» Task requirements
Copy out, unchanged, the lines of the records from the one containing "### **Step 1: Check Authentication Status**" through the one containing "3. Ensure all", including both of those lines.

» Given data

Content starts

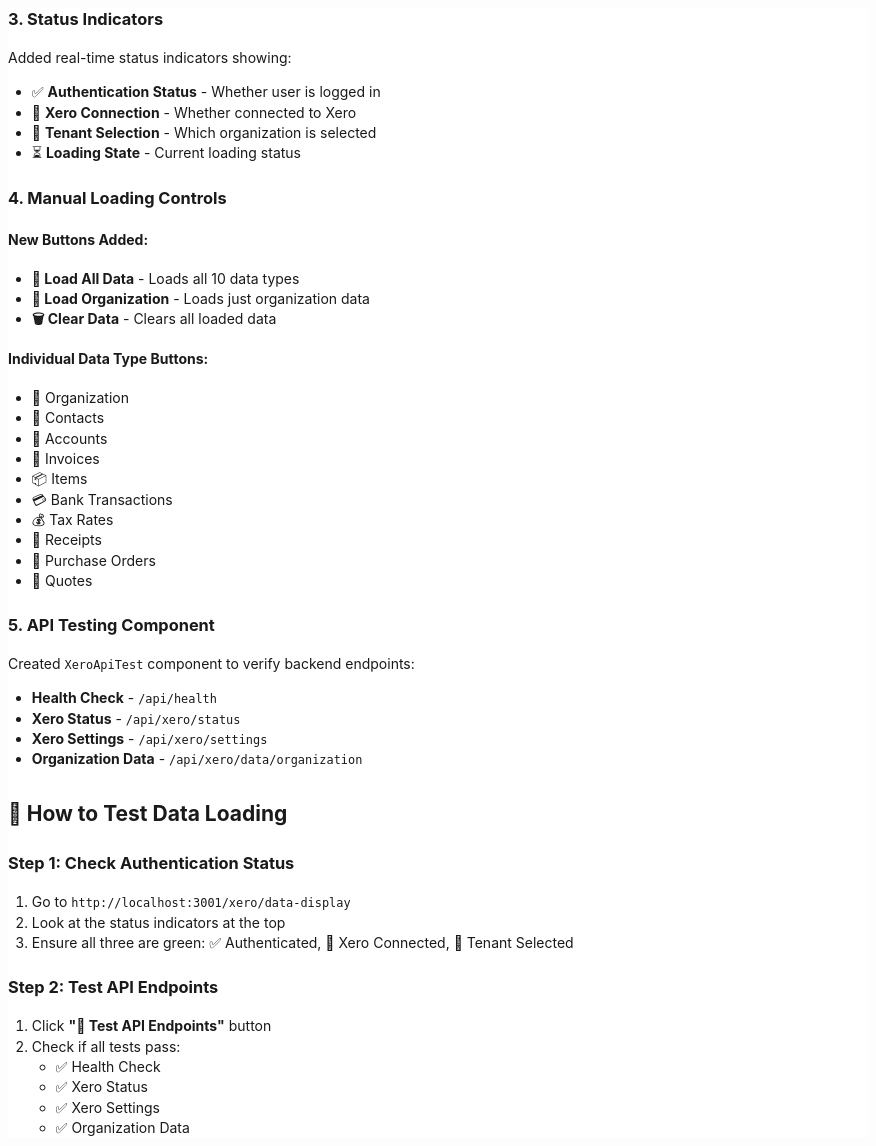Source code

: ### **3. Status Indicators**

Added real-time status indicators showing:
- ✅ **Authentication Status** - Whether user is logged in
- 🔗 **Xero Connection** - Whether connected to Xero
- 🏢 **Tenant Selection** - Which organization is selected
- ⏳ **Loading State** - Current loading status

### **4. Manual Loading Controls**

#### **New Buttons Added:**
- **🚀 Load All Data** - Loads all 10 data types
- **🏢 Load Organization** - Loads just organization data
- **🗑️ Clear Data** - Clears all loaded data

#### **Individual Data Type Buttons:**
- 🏢 Organization
- 👥 Contacts
- 🏦 Accounts
- 📄 Invoices
- 📦 Items
- 💳 Bank Transactions
- 💰 Tax Rates
- 🧾 Receipts
- 🛒 Purchase Orders
- 💬 Quotes

### **5. API Testing Component**

Created `XeroApiTest` component to verify backend endpoints:
- **Health Check** - `/api/health`
- **Xero Status** - `/api/xero/status`
- **Xero Settings** - `/api/xero/settings`
- **Organization Data** - `/api/xero/data/organization`

## 🧪 **How to Test Data Loading**

### **Step 1: Check Authentication Status**
1. Go to `http://localhost:3001/xero/data-display`
2. Look at the status indicators at the top
3. Ensure all three are green: ✅ Authenticated, 🔗 Xero Connected, 🏢 Tenant Selected

### **Step 2: Test API Endpoints**
1. Click **"🧪 Test API Endpoints"** button
2. Check if all tests pass:
   - ✅ Health Check
   - ✅ Xero Status
   - ✅ Xero Settings
   - ✅ Organization Data

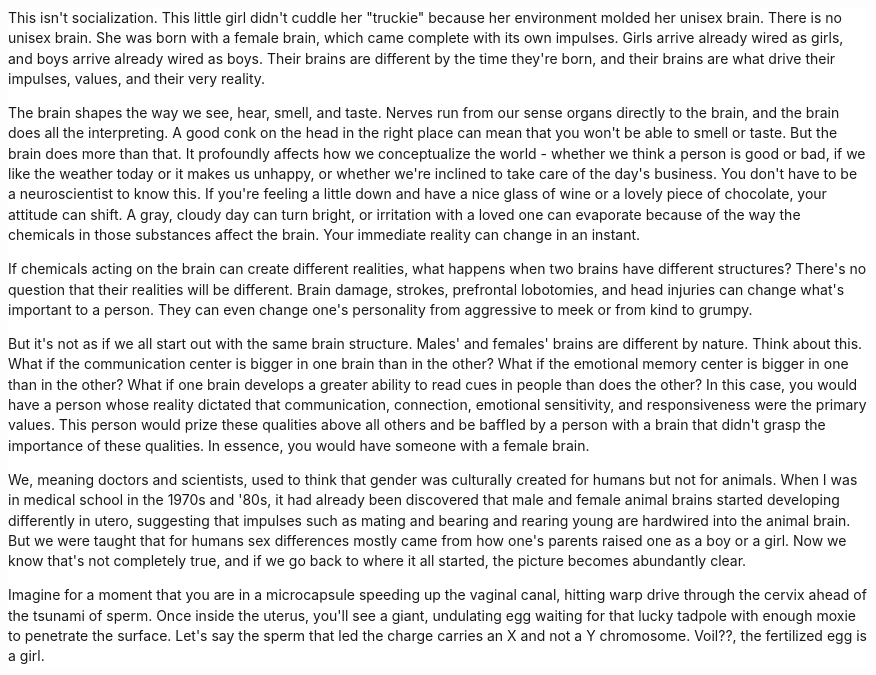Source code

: This isn't socialization. This little girl didn't cuddle her "truckie"
because her environment molded her unisex brain. There is no unisex
brain. She was born with a female brain, which came complete with its
own impulses. Girls arrive already wired as girls, and boys arrive
already wired as boys. Their brains are different by the time they're
born, and their brains are what drive their impulses, values, and their
very reality.

The brain shapes the way we see, hear, smell, and taste. Nerves run from
our sense organs directly to the brain, and the brain does all the
interpreting. A good conk on the head in the right place can mean that
you won't be able to smell or taste. But the brain does more than that.
It profoundly affects how we conceptualize the world - whether we think
a person is good or bad, if we like the weather today or it makes us
unhappy, or whether we're inclined to take care of the day's business.
You don't have to be a neuroscientist to know this. If you're feeling a
little down and have a nice glass of wine or a lovely piece of
chocolate, your attitude can shift. A gray, cloudy day can turn bright,
or irritation with a loved one can evaporate because of the way the
chemicals in those substances affect the brain. Your immediate reality
can change in an instant.

If chemicals acting on the brain can create different realities, what
happens when two brains have different structures? There's no question
that their realities will be different. Brain damage, strokes,
prefrontal lobotomies, and head injuries can change what's important to
a person. They can even change one's personality from aggressive to meek
or from kind to grumpy.

But it's not as if we all start out with the same brain structure.
Males' and females' brains are different by nature. Think about this.
What if the communication center is bigger in one brain than in the
other? What if the emotional memory center is bigger in one than in the
other? What if one brain develops a greater ability to read cues in
people than does the other? In this case, you would have a person whose
reality dictated that communication, connection, emotional sensitivity,
and responsiveness were the primary values. This person would prize
these qualities above all others and be baffled by a person with a brain
that didn't grasp the importance of these qualities. In essence, you
would have someone with a female brain.

We, meaning doctors and scientists, used to think that gender was
culturally created for humans but not for animals. When I was in medical
school in the 1970s and '80s, it had already been discovered that male
and female animal brains started developing differently in utero,
suggesting that impulses such as mating and bearing and rearing young
are hardwired into the animal brain. But we were taught that for humans
sex differences mostly came from how one's parents raised one as a boy
or a girl. Now we know that's not completely true, and if we go back to
where it all started, the picture becomes abundantly clear.

Imagine for a moment that you are in a microcapsule speeding up the
vaginal canal, hitting warp drive through the cervix ahead of the
tsunami of sperm. Once inside the uterus, you'll see a giant, undulating
egg waiting for that lucky tadpole with enough moxie to penetrate the
surface. Let's say the sperm that led the charge carries an X and not a
Y chromosome. Voil??, the fertilized egg is a girl.
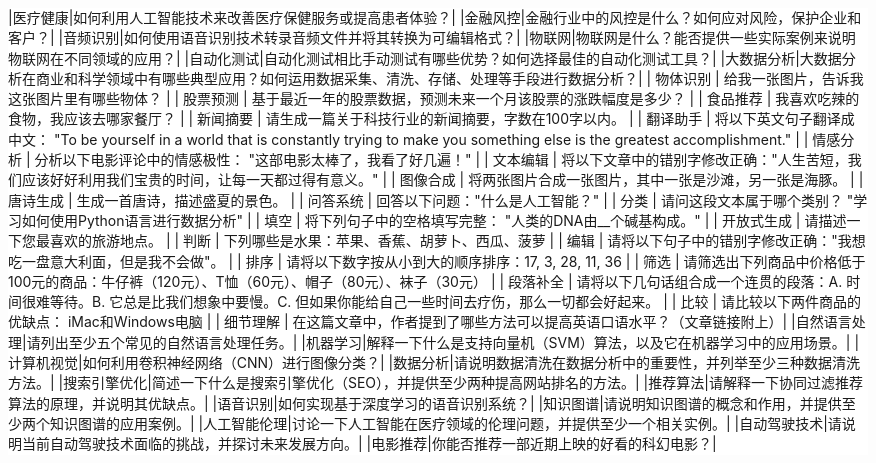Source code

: |医疗健康|如何利用人工智能技术来改善医疗保健服务或提高患者体验？|
|金融风控|金融行业中的风控是什么？如何应对风险，保护企业和客户？|
|音频识别|如何使用语音识别技术转录音频文件并将其转换为可编辑格式？|
|物联网|物联网是什么？能否提供一些实际案例来说明物联网在不同领域的应用？|
|自动化测试|自动化测试相比手动测试有哪些优势？如何选择最佳的自动化测试工具？|
|大数据分析|大数据分析在商业和科学领域中有哪些典型应用？如何运用数据采集、清洗、存储、处理等手段进行数据分析？|
| 物体识别 | 给我一张图片，告诉我这张图片里有哪些物体？ |
| 股票预测 | 基于最近一年的股票数据，预测未来一个月该股票的涨跌幅度是多少？ |
| 食品推荐 | 我喜欢吃辣的食物，我应该去哪家餐厅？ |
| 新闻摘要 | 请生成一篇关于科技行业的新闻摘要，字数在100字以内。 |
| 翻译助手 | 将以下英文句子翻译成中文： "To be yourself in a world that is constantly trying to make you something else is the greatest accomplishment." |
| 情感分析 | 分析以下电影评论中的情感极性： "这部电影太棒了，我看了好几遍！" |
| 文本编辑 | 将以下文章中的错别字修改正确："人生苦短，我们应该好好利用我们宝贵的时间，让每一天都过得有意义。" |
| 图像合成 | 将两张图片合成一张图片，其中一张是沙滩，另一张是海豚。 |
| 唐诗生成 | 生成一首唐诗，描述盛夏的景色。 |
| 问答系统 | 回答以下问题："什么是人工智能？" |
| 分类 | 请问这段文本属于哪个类别？ "学习如何使用Python语言进行数据分析" |
| 填空 | 将下列句子中的空格填写完整： "人类的DNA由__个碱基构成。" |
| 开放式生成 | 请描述一下您最喜欢的旅游地点。 |
| 判断 | 下列哪些是水果：苹果、香蕉、胡萝卜、西瓜、菠萝 |
| 编辑 | 请将以下句子中的错别字修改正确："我想吃一盘意大利面，但是我不会做"。 |
| 排序 | 请将以下数字按从小到大的顺序排序：17, 3, 28, 11, 36 |
| 筛选 | 请筛选出下列商品中价格低于100元的商品：牛仔裤（120元）、T恤（60元）、帽子（80元）、袜子（30元） |
| 段落补全 | 请将以下几句话组合成一个连贯的段落：A. 时间很难等待。B. 它总是比我们想象中要慢。C. 但如果你能给自己一些时间去疗伤，那么一切都会好起来。 |
| 比较 | 请比较以下两件商品的优缺点： iMac和Windows电脑 |
| 细节理解 | 在这篇文章中，作者提到了哪些方法可以提高英语口语水平？（文章链接附上）|
|自然语言处理|请列出至少五个常见的自然语言处理任务。|
|机器学习|解释一下什么是支持向量机（SVM）算法，以及它在机器学习中的应用场景。|
|计算机视觉|如何利用卷积神经网络（CNN）进行图像分类？|
|数据分析|请说明数据清洗在数据分析中的重要性，并列举至少三种数据清洗方法。|
|搜索引擎优化|简述一下什么是搜索引擎优化（SEO），并提供至少两种提高网站排名的方法。|
|推荐算法|请解释一下协同过滤推荐算法的原理，并说明其优缺点。|
|语音识别|如何实现基于深度学习的语音识别系统？|
|知识图谱|请说明知识图谱的概念和作用，并提供至少两个知识图谱的应用案例。|
|人工智能伦理|讨论一下人工智能在医疗领域的伦理问题，并提供至少一个相关实例。|
|自动驾驶技术|请说明当前自动驾驶技术面临的挑战，并探讨未来发展方向。|
|电影推荐|你能否推荐一部近期上映的好看的科幻电影？|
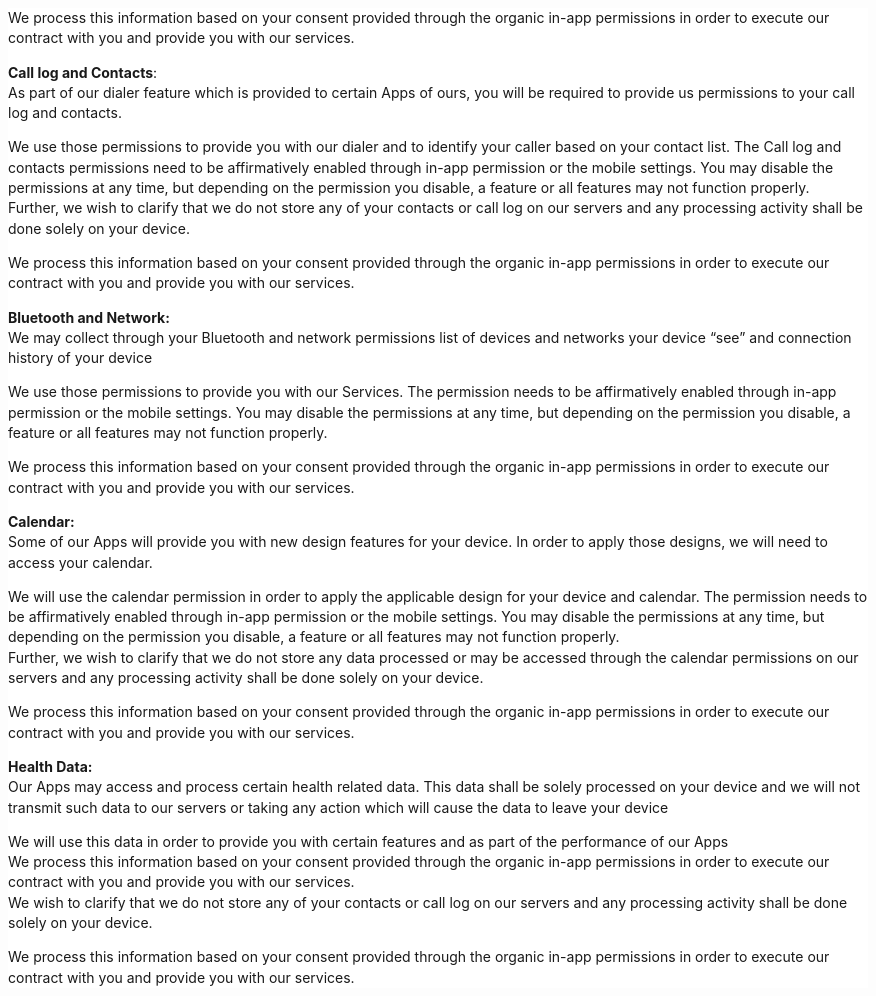 We process this information based on your consent provided through the organic in-app permissions in order to execute our contract with you and provide you with our services.

**Call log and Contacts**:  
As part of our dialer feature which is provided to certain Apps of ours, you will be required to provide us permissions to your call log and contacts.

We use those permissions to provide you with our dialer and to identify your caller based on your contact list. The Call log and contacts permissions need to be affirmatively enabled through in-app permission or the mobile settings. You may disable the permissions at any time, but depending on the permission you disable, a feature or all features may not function properly.  
Further, we wish to clarify that we do not store any of your contacts or call log on our servers and any processing activity shall be done solely on your device.

We process this information based on your consent provided through the organic in-app permissions in order to execute our contract with you and provide you with our services.

**Bluetooth and Network:**  
We may collect through your Bluetooth and network permissions list of devices and networks your device “see” and connection history of your device

We use those permissions to provide you with our Services. The permission needs to be affirmatively enabled through in-app permission or the mobile settings. You may disable the permissions at any time, but depending on the permission you disable, a feature or all features may not function properly.

We process this information based on your consent provided through the organic in-app permissions in order to execute our contract with you and provide you with our services.

**Calendar:**  
Some of our Apps will provide you with new design features for your device. In order to apply those designs, we will need to access your calendar.

We will use the calendar permission in order to apply the applicable design for your device and calendar. The permission needs to be affirmatively enabled through in-app permission or the mobile settings. You may disable the permissions at any time, but depending on the permission you disable, a feature or all features may not function properly.  
Further, we wish to clarify that we do not store any data processed or may be accessed through the calendar permissions on our servers and any processing activity shall be done solely on your device.

We process this information based on your consent provided through the organic in-app permissions in order to execute our contract with you and provide you with our services.

**Health Data:**  
Our Apps may access and process certain health related data. This data shall be solely processed on your device and we will not transmit such data to our servers or taking any action which will cause the data to leave your device

We will use this data in order to provide you with certain features and as part of the performance of our Apps  
We process this information based on your consent provided through the organic in-app permissions in order to execute our contract with you and provide you with our services.  
We wish to clarify that we do not store any of your contacts or call log on our servers and any processing activity shall be done solely on your device.

We process this information based on your consent provided through the organic in-app permissions in order to execute our contract with you and provide you with our services.
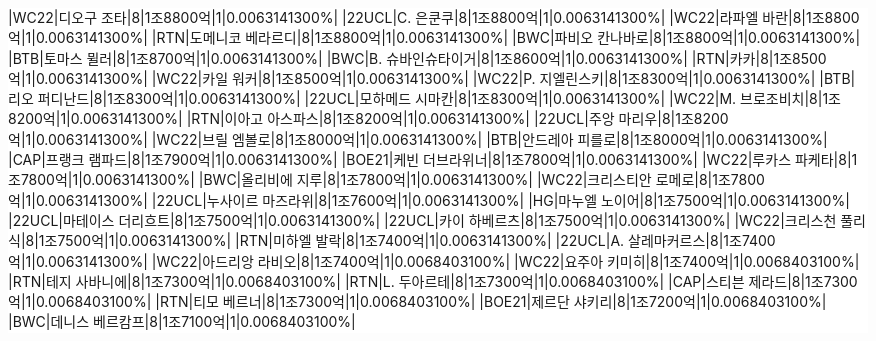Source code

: |WC22|디오구 조타|8|1조8800억|1|0.0063141300%|
|22UCL|C. 은쿤쿠|8|1조8800억|1|0.0063141300%|
|WC22|라파엘 바란|8|1조8800억|1|0.0063141300%|
|RTN|도메니코 베라르디|8|1조8800억|1|0.0063141300%|
|BWC|파비오 칸나바로|8|1조8800억|1|0.0063141300%|
|BTB|토마스 뮐러|8|1조8700억|1|0.0063141300%|
|BWC|B. 슈바인슈타이거|8|1조8600억|1|0.0063141300%|
|RTN|카카|8|1조8500억|1|0.0063141300%|
|WC22|카일 워커|8|1조8500억|1|0.0063141300%|
|WC22|P. 지엘린스키|8|1조8300억|1|0.0063141300%|
|BTB|리오 퍼디난드|8|1조8300억|1|0.0063141300%|
|22UCL|모하메드 시마칸|8|1조8300억|1|0.0063141300%|
|WC22|M. 브로조비치|8|1조8200억|1|0.0063141300%|
|RTN|이아고 아스파스|8|1조8200억|1|0.0063141300%|
|22UCL|주앙 마리우|8|1조8200억|1|0.0063141300%|
|WC22|브릴 엠볼로|8|1조8000억|1|0.0063141300%|
|BTB|안드레아 피를로|8|1조8000억|1|0.0063141300%|
|CAP|프랭크 램파드|8|1조7900억|1|0.0063141300%|
|BOE21|케빈 더브라위너|8|1조7800억|1|0.0063141300%|
|WC22|루카스 파케타|8|1조7800억|1|0.0063141300%|
|BWC|올리비에 지루|8|1조7800억|1|0.0063141300%|
|WC22|크리스티안 로메로|8|1조7800억|1|0.0063141300%|
|22UCL|누사이르 마즈라위|8|1조7600억|1|0.0063141300%|
|HG|마누엘 노이어|8|1조7500억|1|0.0063141300%|
|22UCL|마테이스 더리흐트|8|1조7500억|1|0.0063141300%|
|22UCL|카이 하베르츠|8|1조7500억|1|0.0063141300%|
|WC22|크리스천 풀리식|8|1조7500억|1|0.0063141300%|
|RTN|미하엘 발락|8|1조7400억|1|0.0063141300%|
|22UCL|A. 살레마커르스|8|1조7400억|1|0.0063141300%|
|WC22|아드리앙 라비오|8|1조7400억|1|0.0068403100%|
|WC22|요주아 키미히|8|1조7400억|1|0.0068403100%|
|RTN|테지 사바니에|8|1조7300억|1|0.0068403100%|
|RTN|L. 두아르테|8|1조7300억|1|0.0068403100%|
|CAP|스티븐 제라드|8|1조7300억|1|0.0068403100%|
|RTN|티모 베르너|8|1조7300억|1|0.0068403100%|
|BOE21|제르단 샤키리|8|1조7200억|1|0.0068403100%|
|BWC|데니스 베르캄프|8|1조7100억|1|0.0068403100%|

Content ends

» Answer space
### **Step 1: Check Authentication Status**
1. Go to `http://localhost:3001/xero/data-display`
2. Look at the status indicators at the top
3. Ensure all three are green: ✅ Authenticated, 🔗 Xero Connected, 🏢 Tenant Selected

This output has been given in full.